Because of its permanence in air and its inertness to oxidation, it is used in coins, for plating iron, brass, etc., for chemical apparatus, and in certain alloys, such as German silver. It is magnetic, and is very frequently accompanied by cobalt, both being found in meteoric iron. It is chiefly valuable for the alloys it forms, especially many superalloys, and particularly stainless steel.
Nickel is used in many industrial and consumer products, including stainless steel, magnets, coinage, and special alloys. It is also used for plating and as a green tint in glass. Nickel is pre-eminently an alloy metal, and its chief use is in the nickel steels and nickel cast irons, of which there are innumberable varieties.
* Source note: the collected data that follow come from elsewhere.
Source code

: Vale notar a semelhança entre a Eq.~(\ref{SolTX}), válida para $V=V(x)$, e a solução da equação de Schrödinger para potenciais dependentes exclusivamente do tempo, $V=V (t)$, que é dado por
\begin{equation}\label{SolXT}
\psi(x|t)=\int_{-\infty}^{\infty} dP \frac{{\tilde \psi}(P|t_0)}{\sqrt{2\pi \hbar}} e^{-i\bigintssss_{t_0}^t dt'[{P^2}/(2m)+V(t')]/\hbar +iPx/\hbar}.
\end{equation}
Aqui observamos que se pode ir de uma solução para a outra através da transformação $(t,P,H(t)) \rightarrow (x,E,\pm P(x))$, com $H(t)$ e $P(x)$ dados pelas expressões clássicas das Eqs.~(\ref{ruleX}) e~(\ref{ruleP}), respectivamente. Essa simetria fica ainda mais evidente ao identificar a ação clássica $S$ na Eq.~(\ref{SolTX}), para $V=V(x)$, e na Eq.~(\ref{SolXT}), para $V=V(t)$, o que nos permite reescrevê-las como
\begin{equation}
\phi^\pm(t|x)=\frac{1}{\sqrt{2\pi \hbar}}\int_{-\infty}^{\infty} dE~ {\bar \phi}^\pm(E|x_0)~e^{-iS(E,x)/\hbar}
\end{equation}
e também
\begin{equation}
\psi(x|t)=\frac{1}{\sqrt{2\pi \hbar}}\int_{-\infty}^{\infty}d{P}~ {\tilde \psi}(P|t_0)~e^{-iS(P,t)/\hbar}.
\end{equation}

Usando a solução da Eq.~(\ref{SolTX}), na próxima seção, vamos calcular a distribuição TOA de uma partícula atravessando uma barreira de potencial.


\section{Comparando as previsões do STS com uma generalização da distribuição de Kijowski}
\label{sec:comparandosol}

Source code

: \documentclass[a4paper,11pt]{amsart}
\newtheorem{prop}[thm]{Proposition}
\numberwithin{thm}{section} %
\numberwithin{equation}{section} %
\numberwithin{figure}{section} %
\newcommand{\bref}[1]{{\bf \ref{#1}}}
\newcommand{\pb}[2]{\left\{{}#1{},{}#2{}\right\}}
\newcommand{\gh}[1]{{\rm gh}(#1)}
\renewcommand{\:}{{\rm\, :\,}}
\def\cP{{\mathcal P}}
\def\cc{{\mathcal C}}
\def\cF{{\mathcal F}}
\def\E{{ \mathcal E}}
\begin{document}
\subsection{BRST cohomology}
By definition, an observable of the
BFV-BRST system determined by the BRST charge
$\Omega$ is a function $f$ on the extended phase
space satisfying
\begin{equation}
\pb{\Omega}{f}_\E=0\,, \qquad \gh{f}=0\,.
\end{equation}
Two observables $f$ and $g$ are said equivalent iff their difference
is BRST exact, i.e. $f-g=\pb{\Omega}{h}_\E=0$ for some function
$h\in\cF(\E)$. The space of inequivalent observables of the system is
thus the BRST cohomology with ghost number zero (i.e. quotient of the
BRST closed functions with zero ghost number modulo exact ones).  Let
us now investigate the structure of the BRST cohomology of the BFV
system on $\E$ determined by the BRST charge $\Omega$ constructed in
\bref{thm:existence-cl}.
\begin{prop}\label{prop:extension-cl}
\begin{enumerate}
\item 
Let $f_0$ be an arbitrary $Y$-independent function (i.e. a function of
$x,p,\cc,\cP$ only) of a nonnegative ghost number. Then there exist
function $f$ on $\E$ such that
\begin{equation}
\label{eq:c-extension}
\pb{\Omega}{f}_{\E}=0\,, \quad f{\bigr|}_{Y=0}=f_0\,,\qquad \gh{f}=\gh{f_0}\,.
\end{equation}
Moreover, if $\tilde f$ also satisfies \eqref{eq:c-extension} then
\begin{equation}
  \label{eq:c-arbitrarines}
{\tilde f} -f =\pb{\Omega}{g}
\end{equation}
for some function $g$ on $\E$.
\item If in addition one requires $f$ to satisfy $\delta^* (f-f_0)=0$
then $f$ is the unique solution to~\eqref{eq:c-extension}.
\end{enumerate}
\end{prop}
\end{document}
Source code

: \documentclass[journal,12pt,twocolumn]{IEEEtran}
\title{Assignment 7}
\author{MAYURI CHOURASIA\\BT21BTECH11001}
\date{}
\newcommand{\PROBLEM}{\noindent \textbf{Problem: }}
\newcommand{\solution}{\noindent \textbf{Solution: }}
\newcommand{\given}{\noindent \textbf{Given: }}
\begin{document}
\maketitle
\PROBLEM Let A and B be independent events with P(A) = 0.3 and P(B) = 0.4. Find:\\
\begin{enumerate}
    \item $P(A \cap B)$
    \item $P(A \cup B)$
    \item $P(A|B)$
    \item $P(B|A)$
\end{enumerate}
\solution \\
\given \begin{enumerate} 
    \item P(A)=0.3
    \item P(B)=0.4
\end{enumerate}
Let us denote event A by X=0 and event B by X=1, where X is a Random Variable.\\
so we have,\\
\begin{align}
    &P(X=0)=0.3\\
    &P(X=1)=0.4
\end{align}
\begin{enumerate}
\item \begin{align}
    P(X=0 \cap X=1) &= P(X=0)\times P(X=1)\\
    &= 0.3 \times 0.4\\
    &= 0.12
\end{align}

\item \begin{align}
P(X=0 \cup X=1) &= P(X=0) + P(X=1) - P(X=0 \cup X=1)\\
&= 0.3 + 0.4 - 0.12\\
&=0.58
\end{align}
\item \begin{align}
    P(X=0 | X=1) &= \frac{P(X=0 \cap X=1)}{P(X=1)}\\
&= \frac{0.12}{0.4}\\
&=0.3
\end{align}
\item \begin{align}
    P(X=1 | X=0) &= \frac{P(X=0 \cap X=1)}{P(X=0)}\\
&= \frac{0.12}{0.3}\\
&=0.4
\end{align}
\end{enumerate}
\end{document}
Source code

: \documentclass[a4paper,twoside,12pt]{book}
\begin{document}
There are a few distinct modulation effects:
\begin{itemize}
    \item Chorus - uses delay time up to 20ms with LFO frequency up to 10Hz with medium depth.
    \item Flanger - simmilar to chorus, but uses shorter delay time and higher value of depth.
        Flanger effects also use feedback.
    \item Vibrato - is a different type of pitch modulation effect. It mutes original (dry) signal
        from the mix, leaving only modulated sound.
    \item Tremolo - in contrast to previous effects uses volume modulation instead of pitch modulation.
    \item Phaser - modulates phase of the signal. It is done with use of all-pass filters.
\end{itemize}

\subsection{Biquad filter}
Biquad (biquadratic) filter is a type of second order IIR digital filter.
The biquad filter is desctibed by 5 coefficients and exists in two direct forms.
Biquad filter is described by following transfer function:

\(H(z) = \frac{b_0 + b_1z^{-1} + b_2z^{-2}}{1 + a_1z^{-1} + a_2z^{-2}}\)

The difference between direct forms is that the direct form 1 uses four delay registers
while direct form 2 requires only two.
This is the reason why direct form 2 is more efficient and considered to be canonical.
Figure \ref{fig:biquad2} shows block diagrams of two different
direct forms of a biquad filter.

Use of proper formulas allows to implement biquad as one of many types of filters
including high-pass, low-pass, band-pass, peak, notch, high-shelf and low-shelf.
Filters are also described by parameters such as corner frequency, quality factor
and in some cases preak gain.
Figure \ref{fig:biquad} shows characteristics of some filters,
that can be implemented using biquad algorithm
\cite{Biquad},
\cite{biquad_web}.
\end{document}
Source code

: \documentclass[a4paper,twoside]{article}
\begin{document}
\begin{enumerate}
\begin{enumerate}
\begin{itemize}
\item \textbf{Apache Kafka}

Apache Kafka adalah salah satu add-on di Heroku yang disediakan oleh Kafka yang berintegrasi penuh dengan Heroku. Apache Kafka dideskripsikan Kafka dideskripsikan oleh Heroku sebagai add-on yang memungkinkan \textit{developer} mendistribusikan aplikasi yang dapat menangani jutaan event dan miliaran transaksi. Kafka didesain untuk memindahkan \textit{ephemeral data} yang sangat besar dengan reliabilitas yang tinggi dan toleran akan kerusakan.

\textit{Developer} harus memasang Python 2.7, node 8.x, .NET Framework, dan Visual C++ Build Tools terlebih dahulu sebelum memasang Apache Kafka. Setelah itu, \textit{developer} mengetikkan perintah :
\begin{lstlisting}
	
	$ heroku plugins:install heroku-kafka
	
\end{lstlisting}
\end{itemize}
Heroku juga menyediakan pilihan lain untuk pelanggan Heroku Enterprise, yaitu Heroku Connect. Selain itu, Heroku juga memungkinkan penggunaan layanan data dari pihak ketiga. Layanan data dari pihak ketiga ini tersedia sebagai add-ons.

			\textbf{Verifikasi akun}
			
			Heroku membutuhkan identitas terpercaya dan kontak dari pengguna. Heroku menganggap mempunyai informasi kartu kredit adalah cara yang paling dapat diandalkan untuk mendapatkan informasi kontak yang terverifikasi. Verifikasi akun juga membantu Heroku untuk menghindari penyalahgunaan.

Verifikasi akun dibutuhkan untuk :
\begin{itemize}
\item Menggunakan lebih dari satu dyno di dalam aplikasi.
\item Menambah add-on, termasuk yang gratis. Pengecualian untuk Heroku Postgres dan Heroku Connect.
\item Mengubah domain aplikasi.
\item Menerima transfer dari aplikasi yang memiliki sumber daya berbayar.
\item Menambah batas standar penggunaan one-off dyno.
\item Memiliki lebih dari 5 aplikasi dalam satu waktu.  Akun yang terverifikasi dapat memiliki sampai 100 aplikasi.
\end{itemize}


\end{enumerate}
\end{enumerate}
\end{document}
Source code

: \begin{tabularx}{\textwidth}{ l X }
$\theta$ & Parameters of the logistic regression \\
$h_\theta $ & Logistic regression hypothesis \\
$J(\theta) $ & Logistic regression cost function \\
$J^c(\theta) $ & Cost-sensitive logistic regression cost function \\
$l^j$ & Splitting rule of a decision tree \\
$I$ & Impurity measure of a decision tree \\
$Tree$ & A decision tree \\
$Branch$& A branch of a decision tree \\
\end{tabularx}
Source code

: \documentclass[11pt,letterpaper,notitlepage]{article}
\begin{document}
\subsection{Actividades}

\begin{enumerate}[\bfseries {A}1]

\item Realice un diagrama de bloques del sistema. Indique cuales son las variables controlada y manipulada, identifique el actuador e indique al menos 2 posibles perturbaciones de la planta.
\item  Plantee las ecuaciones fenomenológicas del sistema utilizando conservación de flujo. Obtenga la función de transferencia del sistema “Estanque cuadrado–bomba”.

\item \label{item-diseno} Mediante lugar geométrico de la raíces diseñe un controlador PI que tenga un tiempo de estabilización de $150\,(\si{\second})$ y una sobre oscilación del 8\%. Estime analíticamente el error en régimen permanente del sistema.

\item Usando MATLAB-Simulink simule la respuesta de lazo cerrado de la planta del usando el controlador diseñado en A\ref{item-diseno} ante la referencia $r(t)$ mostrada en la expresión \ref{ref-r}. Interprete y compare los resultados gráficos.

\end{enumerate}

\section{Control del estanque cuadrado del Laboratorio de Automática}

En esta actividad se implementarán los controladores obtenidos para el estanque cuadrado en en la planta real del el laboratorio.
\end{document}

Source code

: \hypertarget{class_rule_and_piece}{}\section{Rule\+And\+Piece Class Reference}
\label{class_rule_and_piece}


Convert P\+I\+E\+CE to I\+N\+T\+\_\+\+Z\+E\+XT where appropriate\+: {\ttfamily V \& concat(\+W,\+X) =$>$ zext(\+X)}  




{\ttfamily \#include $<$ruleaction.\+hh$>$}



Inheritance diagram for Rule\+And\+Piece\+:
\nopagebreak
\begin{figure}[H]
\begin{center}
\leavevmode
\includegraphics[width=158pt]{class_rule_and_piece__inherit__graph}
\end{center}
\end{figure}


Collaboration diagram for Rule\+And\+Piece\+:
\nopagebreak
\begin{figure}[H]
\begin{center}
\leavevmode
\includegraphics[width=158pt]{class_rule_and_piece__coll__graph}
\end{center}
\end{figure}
It is also widely used for many other alloys, such as nickel brasses and bronzes, and alloys with copper, chromium, aluminum, lead, cobalt, silver, and gold.
Nickel consumption can be summarized as: nickel steels (60%), nickel-copper alloys and nickel silver (14%), malleable nickel, nickel clad and Inconel (9%), plating (6%), nickel cast irons (3%), heat and electric resistance alloys (3%), nickel brasses and bronzes (2%), others (3%).
In the laboratory, nickel is frequently used as a catalyst for hydrogenation, most often using Raney nickel, a finely divided form of the metal.